The show is full of those moments. In one photo, Marlon Brando stands unflinching before the camera, holding a cat that is blurry in an obvious, squirming attempt to get away from him. In the movie, the cat rubs against the Godfather, juxtaposing a seeming soft side with a character that is definitely not soft. The blur of the kitten in Schapiro's photograph is closer to the truth of Brando's character. The mafia leader's subjects most likely wanted to get out of his grasp too. In another photo, a midriff-baring and hot short-wearing teenage prostitute, Iris (Jodie Foster), walks out of the frame as a group of men on the street watch her from behind. The sign above their heads reads "For Rent", as if it were a thought bubble instead of a real estate sign. These moments work better as photographs than they do in film. As fast as a motion picture goes, details like a street sign or the movement of a cat vs. the stillness of a Godfather are lost. Luckily they can be found in Schapiro's photographs.

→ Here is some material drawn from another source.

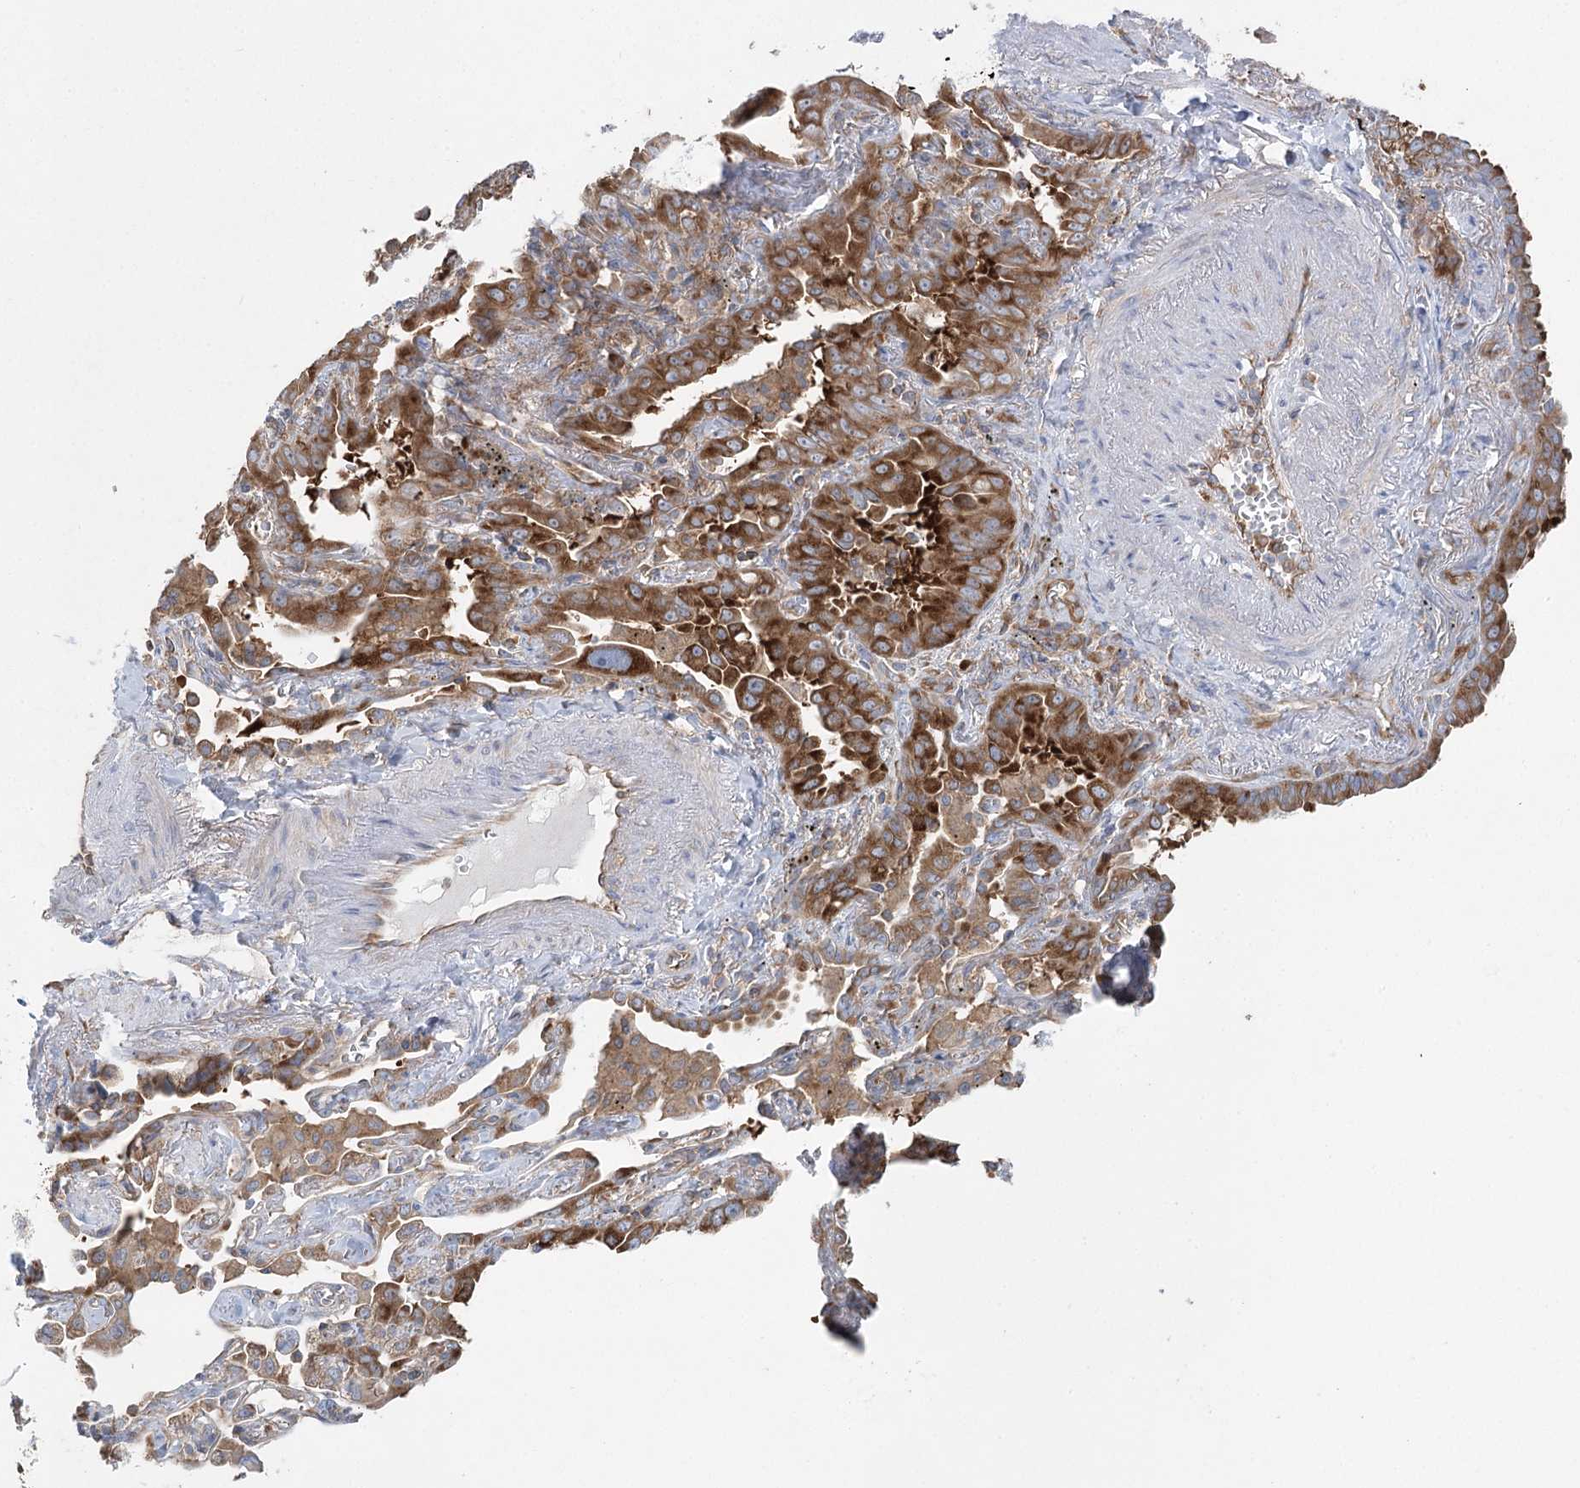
{"staining": {"intensity": "strong", "quantity": ">75%", "location": "cytoplasmic/membranous"}, "tissue": "lung cancer", "cell_type": "Tumor cells", "image_type": "cancer", "snomed": [{"axis": "morphology", "description": "Adenocarcinoma, NOS"}, {"axis": "topography", "description": "Lung"}], "caption": "This is an image of immunohistochemistry (IHC) staining of adenocarcinoma (lung), which shows strong positivity in the cytoplasmic/membranous of tumor cells.", "gene": "EIF3A", "patient": {"sex": "male", "age": 67}}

Across the street at Stephen Daiter Gallery, Dawoud Bey's photographs achieve the same revelation of character, but with a less recognizable cast. Walking into the Dawoud Bey: Early Portraits exhibit is like walking into and through 1970s Harlem or Brooklyn, which is what Bey did. The photos fall between candid and posed, and make even the latter seem natural. Some of the subjects seem to invite you in while others wonder what the hell you are doing on their street. It is like walking through a town where even if the residents do not know your name, they will still always look you in the eye. One "Girl in the Dell Doorway" stares at the viewer, silently begging him or her to help her figure out how to leave the city, while the "Boy In Front Of The Loews 125th Street Movie Theater" owns the street with his confidence and his oversized sunglasses. They might as well be characters from Sherwood Anderson's Winesburg, Ohio, or James Joyce's Dubliners. Bey did for New York what these authors did for their respective title cities--he defined a town by its characters, but he went one step further and put a face with that town's stories.